Houses will always outperform in the inner-city regions due to the basic fundamental of diminishing supply! It’s a simple supply and demand equation. There is minimal land in the inner city whereas there is often a steady flow of town houses and apartments. If anything, houses are being knocked over and replaced by higher density dwellings.

But it’s not all bad news for inner city living. Expats returning home from metropolitan hubs like New York, London, Hong Kong or LA, accustomed to a cosmopolitan lifestyle, will see Australian capital cities as less congested and more liveable than where they have come from – more on this below. The influx of established wealth will make up for any city escapers who are selling down or moving to the regions.

The cities will bounce back and continue to be our central place of business, leisure and events. The beautiful established parks and gardens, along with world class food, sporting events and festivals, will draw people back. Furthermore, being ‘central’ provides better access to the best schools, arterials, major shopping hubs and will mean these 3-10km radius from the CBD regions are always highly sought after.



The central bank governor has voiced his support for the proposal to scrap responsible lending laws “in the spirit of reducing unnecessary regulatory burden.”

Governor of the Reserve Bank of Australia (RBA), Dr Philip Lowe, said that it is appropriate to review the responsible lending laws, adding the federal government’s proposal to change responsible lending obligations “is the right direction to be heading in.”

The Australian Government first announced consumer credit reforms in September 2020 with the aim of improving the flow of credit by reducing the time it takes consumers and businesses to access credit.
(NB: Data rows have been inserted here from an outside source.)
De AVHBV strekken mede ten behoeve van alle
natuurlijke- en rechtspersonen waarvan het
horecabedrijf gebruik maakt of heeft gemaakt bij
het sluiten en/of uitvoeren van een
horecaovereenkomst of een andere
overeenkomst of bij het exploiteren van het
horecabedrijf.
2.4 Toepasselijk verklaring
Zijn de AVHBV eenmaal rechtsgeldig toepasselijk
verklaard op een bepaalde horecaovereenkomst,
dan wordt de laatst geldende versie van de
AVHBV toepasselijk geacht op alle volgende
This meant consumers can “continue to spend and businesses can invest and create jobs.”

The government aims to shift the laws from a “lender beware” model to a “borrower responsibility” model, and in turn, strip the Australian Securities and Investments Commission (ASIC) of its enforcement powers.

Why does this matter? This allows for quicker processing of mortgage applications and greater borrowing capacity for some, essentially making it easier for borrowers to use debt to expand, invest, renovate, upsize and buy lifestyle assets.